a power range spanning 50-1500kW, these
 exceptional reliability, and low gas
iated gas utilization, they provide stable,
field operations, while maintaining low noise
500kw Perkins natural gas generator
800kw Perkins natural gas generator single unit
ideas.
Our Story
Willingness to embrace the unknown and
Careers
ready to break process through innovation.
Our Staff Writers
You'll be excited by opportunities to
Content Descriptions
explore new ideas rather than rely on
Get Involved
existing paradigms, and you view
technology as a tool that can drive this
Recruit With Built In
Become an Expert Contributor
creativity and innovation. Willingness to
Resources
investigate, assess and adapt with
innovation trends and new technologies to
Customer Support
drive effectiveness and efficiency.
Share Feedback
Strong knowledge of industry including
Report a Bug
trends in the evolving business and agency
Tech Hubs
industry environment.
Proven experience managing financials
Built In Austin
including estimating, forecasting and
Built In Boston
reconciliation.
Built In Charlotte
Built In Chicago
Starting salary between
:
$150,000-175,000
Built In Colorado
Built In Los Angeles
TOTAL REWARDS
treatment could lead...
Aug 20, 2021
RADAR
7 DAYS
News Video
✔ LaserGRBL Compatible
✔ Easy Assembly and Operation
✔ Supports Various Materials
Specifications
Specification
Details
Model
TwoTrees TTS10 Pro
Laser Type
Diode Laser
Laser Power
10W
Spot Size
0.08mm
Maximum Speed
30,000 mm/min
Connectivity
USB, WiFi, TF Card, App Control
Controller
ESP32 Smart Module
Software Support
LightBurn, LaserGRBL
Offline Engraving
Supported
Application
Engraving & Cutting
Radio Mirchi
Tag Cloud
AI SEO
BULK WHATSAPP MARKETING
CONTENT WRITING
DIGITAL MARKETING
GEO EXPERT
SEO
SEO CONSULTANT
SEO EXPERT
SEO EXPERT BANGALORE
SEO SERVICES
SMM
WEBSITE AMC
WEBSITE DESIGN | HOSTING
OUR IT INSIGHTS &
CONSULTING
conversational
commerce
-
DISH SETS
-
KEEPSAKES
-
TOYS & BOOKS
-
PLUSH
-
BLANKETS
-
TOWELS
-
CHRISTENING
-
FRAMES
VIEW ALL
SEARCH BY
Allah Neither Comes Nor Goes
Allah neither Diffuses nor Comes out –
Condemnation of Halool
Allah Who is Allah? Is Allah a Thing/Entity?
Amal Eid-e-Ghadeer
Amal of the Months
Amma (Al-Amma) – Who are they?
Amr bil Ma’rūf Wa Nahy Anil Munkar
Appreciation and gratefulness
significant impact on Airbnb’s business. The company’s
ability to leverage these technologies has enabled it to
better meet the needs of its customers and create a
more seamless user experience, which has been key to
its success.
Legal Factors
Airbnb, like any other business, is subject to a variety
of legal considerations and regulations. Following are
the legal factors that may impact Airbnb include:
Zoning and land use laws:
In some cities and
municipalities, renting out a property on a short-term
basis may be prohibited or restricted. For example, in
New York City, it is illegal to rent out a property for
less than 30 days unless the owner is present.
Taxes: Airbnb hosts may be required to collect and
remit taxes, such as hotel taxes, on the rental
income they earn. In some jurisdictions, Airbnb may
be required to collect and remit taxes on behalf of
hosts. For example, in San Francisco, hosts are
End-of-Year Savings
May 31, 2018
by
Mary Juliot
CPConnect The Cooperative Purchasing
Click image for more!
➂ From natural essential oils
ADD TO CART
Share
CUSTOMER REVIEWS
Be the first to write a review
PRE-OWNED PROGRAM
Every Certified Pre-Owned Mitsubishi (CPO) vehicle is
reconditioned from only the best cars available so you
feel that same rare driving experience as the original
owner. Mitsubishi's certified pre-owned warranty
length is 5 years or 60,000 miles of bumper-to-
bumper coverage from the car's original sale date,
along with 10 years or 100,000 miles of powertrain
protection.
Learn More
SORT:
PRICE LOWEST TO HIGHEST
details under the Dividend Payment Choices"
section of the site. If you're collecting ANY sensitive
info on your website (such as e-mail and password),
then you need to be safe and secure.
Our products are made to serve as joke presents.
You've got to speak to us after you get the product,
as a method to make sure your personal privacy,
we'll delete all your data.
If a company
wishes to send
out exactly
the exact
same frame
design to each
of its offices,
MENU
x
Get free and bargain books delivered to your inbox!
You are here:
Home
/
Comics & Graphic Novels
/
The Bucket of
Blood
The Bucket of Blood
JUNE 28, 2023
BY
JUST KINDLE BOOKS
▬▬▬
**Instruction**
What lines of the material contain "these"? Show them.

**Exercise result**
a power range spanning 50-1500kW, these
ability to leverage these technologies has enabled it to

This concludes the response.